Cu–Sn Bimetallic Activated Carbon–Carbon Coupling for Efficient Furfural Electroreduction

Abstract

Electrochemically driven carbon–carbon coupling utilizing renewable electricity under ambient conditions has emerged as an innovative approach for synthesizing high-value chemicals, which still faces inherent challenges such as low conversion rates and poor selectivity. While electroreducing furfural to hydrofuroin can produce high-quality biofuel, its efficiency need to be promoted. Herein, Cu–Sn bimetallic catalyst has been developed with a conversion rate of furfural of >97% and hydrofuroin selectivity of >67% through equilibrium of the interfacial intermediate *H and *fur-CHOH, which exhibits the greatest state-of-the-art overall performance.
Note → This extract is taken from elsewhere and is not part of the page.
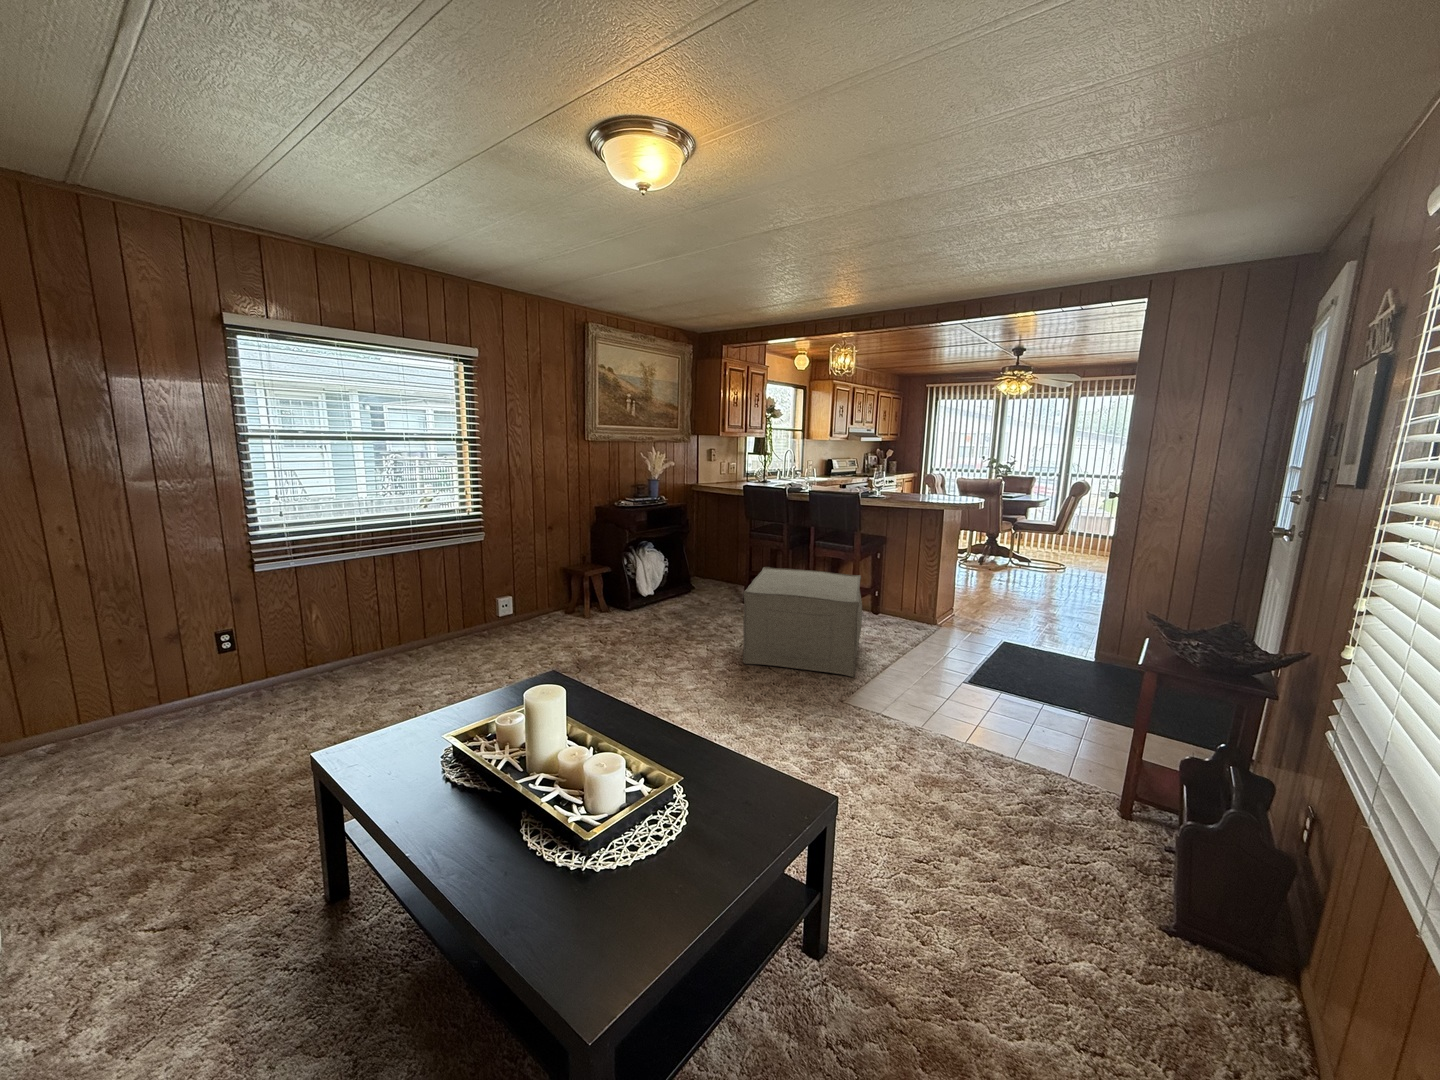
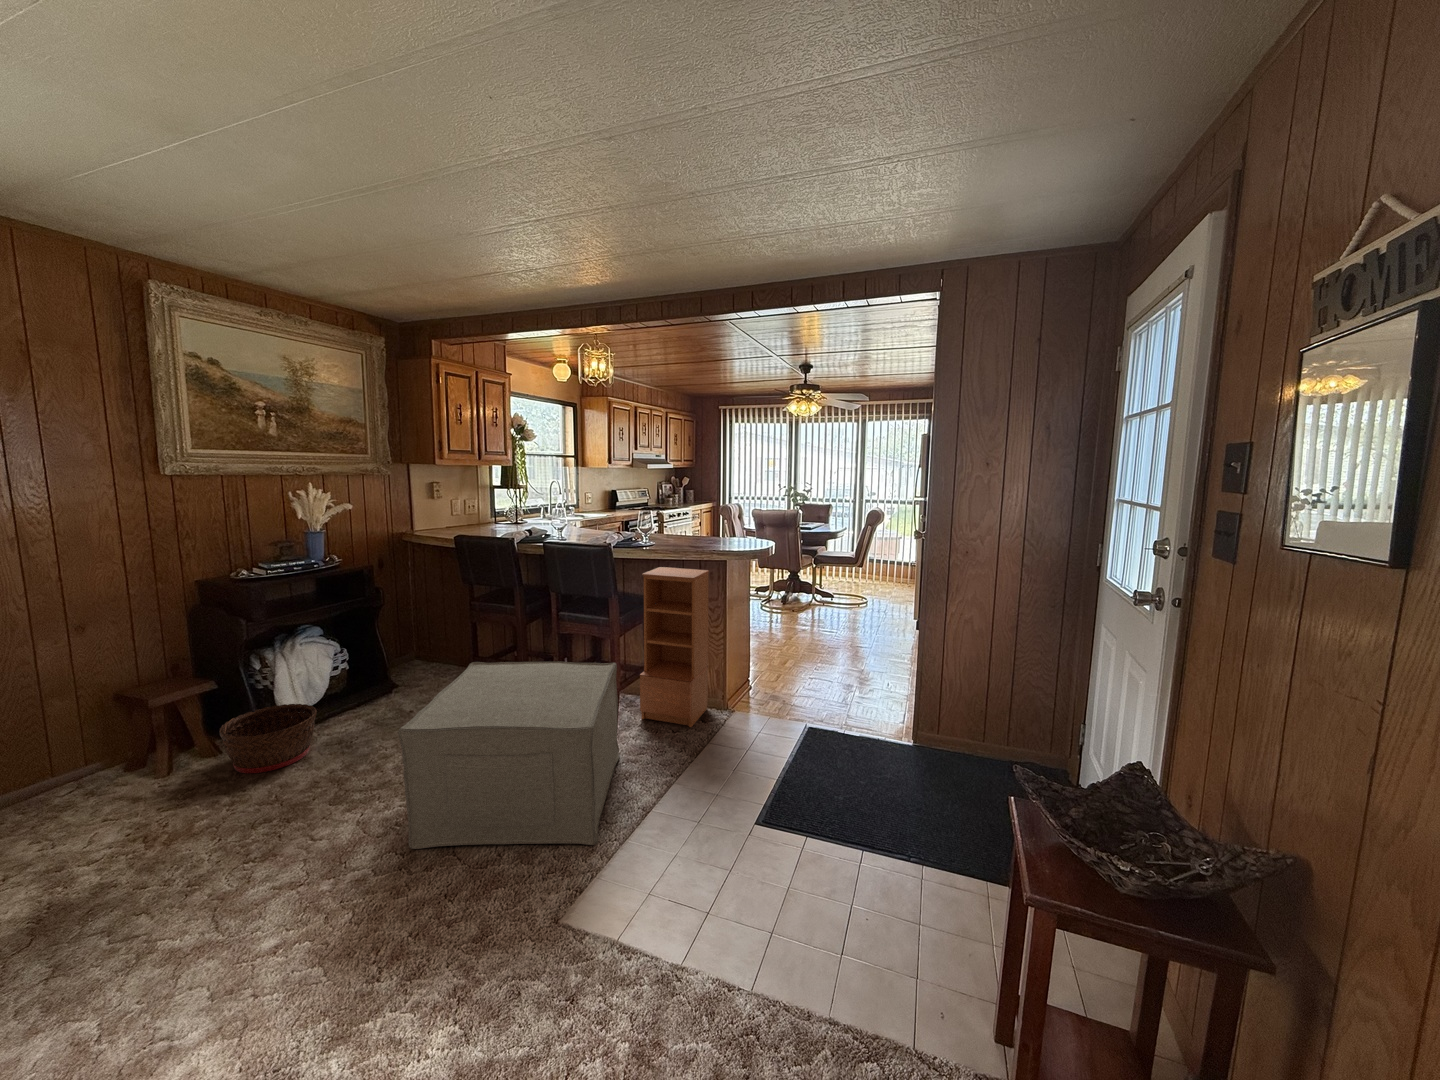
bookcase: none [869,515,928,632] -> present [640,567,709,727]
basket: none [618,586,665,622] -> present [219,704,316,773]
Characterization and theoretical calculation reveal that Cu serves as the active site for generating *fur-CHOH, whose electron density can be decreased by introducing Sn, and results in a higher *fur-CHOH coverage and a lower energy barrier of dimerization. Moreover, adding Sn also enables sluggish *H formation to balance interfacial *fur-CHOH and *H, leading to reduced hydrogenation byproducts. The as-developed approach provides valuable insights for optimizing other C–C electrocoupling reactions for the synthesis of high-value chemicals.